My cries started to die down as I was left shaking in the cold. Thoughts were going through my head as I felt a hand on my shoulder. I flinched and turned around to see Yusuf. My eyes were wide with shock as the last tear that was still on my eye fell on my cheek. "Samira?" he called out. I couldn't help it. I just started crying all over again. He seemed taken a back as his face was filled with concern and worry.

"Samira? What's wrong? Why are you here?" he asked again. I wanted to tell him as I opened my mouth to speak, but the only sound that came out was my whimpers and sniffs. "Please, talk to me. Samira, I want to help you." he pleaded. 

"I...I...I..." I couldn't say anything else. "I'm...s...sorry." I managed to say. 

"Why are you apologizing?" he asked confused.

"I...ca-can't k-keep the pr-promise. I...I can't stay strong." I wailed as he crouched down so that our faces were the same level. "It's ok. You can at least try. Everything will be alright. I promise you." he assured.

"I know that you have a good heart and telling me that I'm ok is normal to say to a broken person.But you just don't know how it feels. You might think that I'm over reacting which is fine since you have no idea what I'm going through. You have no idea, so please don't look at me like that. Just like you understand." I said once I finally had the will to speak without stuttering. 

"Samira?" he was shocked with I just said as I could feel the rejecting sinking in him. "I'm sorry." I said getting up. "What are you doing here anyway? Don't you have a test tomorrow?"

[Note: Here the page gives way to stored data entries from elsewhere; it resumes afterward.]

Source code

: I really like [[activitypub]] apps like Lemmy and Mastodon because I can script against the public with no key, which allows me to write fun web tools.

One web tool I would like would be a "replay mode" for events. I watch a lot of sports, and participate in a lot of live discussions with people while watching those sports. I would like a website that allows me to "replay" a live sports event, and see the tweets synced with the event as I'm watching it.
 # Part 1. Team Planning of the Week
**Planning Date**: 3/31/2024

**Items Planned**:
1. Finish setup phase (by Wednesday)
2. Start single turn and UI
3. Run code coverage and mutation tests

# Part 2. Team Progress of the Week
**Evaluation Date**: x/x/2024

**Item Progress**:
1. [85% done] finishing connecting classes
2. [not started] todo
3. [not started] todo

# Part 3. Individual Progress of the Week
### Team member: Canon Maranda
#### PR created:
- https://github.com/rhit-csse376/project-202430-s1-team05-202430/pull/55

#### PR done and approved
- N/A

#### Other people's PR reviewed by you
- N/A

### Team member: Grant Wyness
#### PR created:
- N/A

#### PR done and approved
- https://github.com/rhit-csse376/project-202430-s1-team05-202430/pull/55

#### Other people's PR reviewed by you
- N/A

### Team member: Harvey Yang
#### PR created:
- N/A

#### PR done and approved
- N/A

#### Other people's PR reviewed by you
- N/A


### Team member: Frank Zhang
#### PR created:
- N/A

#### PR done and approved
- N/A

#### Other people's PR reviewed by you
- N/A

"I went to get medicine for my mom because she suddenly became sick and she said she'll go to hospital tomorrow morning but I insisted on getting pain killers since we ran out at my place." he said showing me the medicine bag. 

"I'm sorry. I hope she feels better." I apologized.

"No, it's fine. You don't know how it feels so you can't look at me like you understand." he said as he looked away as his bangs covered his eyes. Guilt washed over me. "I didn't mean it that way. Yusuf please. I'm sorry if I hurt your feelings." I try to fix it.

"No, it's fine. You're right. I don't know how it feels. I don't know. But I do know that everyone has their own fight and their own type of pain and that no one is alone. I don't know how it feels but that mean I don't have feelings or I can't relate." he said as he turned to walk away. 

"Yusuf! I said I was sorry! Please!" I stood as I watched in disbelief. What just happened? Am I dreaming? No, this is real. But why? Why do you have to go and ruin everything? You just got to ruin everything, make everyone miserable! 

Tears started falling down my cheeks once more as I decided that tomorrow was my last day, not Wednesday. Tomorrow. I would be leaving them for good after saying my goodbyes. The final goodbye. I don't know where I would go afterwards but I do know that I'll leave them in peace.